Your second sentence is a little confusing/conflicting as you are saying that the thickness is based on the entire washer yielding, yet you then say that it is independent of yield strength. Your third sentence then goes onto indicate that the yield strength determines the shear yield strength, yet you then indicate that any grade will provide enough strength. Can you support this claim with some documentation or calculations?

I will look into the Roark equations for further clarification.

Thank you,

jochav5280

 

[WillisV]

I agree my post was confusing - I will try to clarify my thoughts:

There are two possible failure modes for a washer to pull through a hole:

1. Flexural yielding / bending such that the washer folds up in bending and passes through the hole.
2. If the washer is sufficient to prevent 1, then the only other feasible limit state is direct shear through the washer perimeter.

What I was trying to say is that limit state 1 is largely prevented in the AISC provisions not by sizing the thickness of the washer based on a yielding/flexural criteria, but by sizing the washer to ensure that the thickness is greater than the annular space between the bolt and the hole so that even if the washer does completely fold up to 90 degrees, it cannot physically pull through the hole. For example, for a 1" rod, the maximum hole diameter is 1 13/16". If the anchor rod is sufficiently stressed to start yielding the washer it will tend to center the anchor rod in the hole, thus leaving 13/32" of annular space around the sides of the hole. This (0.4") is approximately the minimum washer thickness given in the table (0.375") thus forcing the limit state to direct shear (failure mode 2).

Regarding limit state 2, using the 1" rod above as example and assuming that you would have to shear off a thin ring of the washer directly around the anchor rod hole, the ultimate direct shear strength in A36 steel would equal to Phi*twsher*(Pi*Holedia^2/4)*Fy = 34.8 kips. The ultimate tension strength of a 1" F1554 rod are: GR36 = 26.3kip; GR55 = 34.08; GR105 = 56.8 kips. So, the min. washer thickness in GR36 steel is adequate for a GR36 and GR55 rod, but the thickness or grade needs to be increased for a GR 105 bolt (hence the "minimum" label for thickness in the table).

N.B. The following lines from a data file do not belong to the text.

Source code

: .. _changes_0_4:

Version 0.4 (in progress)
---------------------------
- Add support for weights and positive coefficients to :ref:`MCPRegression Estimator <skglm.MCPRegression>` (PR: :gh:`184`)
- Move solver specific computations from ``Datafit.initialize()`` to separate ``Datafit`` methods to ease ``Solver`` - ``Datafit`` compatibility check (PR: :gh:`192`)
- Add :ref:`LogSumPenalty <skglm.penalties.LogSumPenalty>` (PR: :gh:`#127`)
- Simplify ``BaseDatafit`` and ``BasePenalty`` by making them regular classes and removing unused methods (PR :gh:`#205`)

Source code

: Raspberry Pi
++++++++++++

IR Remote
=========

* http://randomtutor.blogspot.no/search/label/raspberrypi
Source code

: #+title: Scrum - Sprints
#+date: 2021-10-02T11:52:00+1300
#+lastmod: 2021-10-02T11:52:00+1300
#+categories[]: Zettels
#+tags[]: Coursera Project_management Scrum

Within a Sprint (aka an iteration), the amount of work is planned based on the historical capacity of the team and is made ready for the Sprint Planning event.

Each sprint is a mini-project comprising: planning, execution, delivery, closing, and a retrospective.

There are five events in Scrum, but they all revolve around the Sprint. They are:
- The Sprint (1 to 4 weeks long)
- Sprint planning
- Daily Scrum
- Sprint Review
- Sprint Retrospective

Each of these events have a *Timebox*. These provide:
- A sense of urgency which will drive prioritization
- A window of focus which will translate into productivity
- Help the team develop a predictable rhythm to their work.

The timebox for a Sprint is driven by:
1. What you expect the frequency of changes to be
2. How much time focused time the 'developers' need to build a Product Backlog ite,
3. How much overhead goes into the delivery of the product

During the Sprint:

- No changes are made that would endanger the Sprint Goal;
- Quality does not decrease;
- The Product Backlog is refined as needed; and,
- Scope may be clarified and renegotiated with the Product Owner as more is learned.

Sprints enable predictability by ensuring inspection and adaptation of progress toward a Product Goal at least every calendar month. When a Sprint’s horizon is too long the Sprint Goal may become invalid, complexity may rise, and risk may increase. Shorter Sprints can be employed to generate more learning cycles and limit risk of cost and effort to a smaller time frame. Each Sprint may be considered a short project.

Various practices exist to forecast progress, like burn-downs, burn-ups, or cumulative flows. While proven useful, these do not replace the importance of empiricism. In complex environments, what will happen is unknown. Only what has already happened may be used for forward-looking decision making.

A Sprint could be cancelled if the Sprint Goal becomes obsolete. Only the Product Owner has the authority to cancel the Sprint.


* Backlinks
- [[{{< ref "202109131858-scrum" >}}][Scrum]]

This is my opinion and is not documented anywhere in AISC. The table itself is a product of committee and has no formal research background that I am aware of.

All of the above is assuming standard building design with transient loading causing uplift of bases. In constant tension situations, I would tend to size the washer slightly thicker using elastic/Roark formulas to prevent any flexural yielding.

 

[WillisV]

Edit to above - shear strength = Phi*twasher*Pi*Holedia*Fy = 76.8 kips so actually the minimum washer size in GR36 is adequate even for a Gr105 rod.

 

[KootK]

@Willis: interesting theory. Two questions regarding shear strength:

1) Shouldn't Fy be something like 0.66 Fy?
2) Wouldn't it be appropriate to use Fu for this?

The greatest trick that bond stress ever pulled was convincing the world it didn't exist.

 

[WillisV]

@KootK

-I agree - missed the von Mises reduction. The use of rupture criterion can certainly be argued. This would change the design example above to 0.75*0.6*0.375*Pi*1 13/16*58 = 55.7 kips, or approx equivalent to the 105 rod tension strength.

 

[racookpe1978]

I understand the requirement for wrapping anchor bolts that are pre-stressed in place is to prevent the concrete around the bolt from restraining the stretch (axial growth) of the embedded anchor bolt under load, right?

That is, you want the bottom (base and its washer) to be held rigidly in place deep inside the concrete, but the top (the threaded portion sticking up) to be free to move slightly when pre-stressed.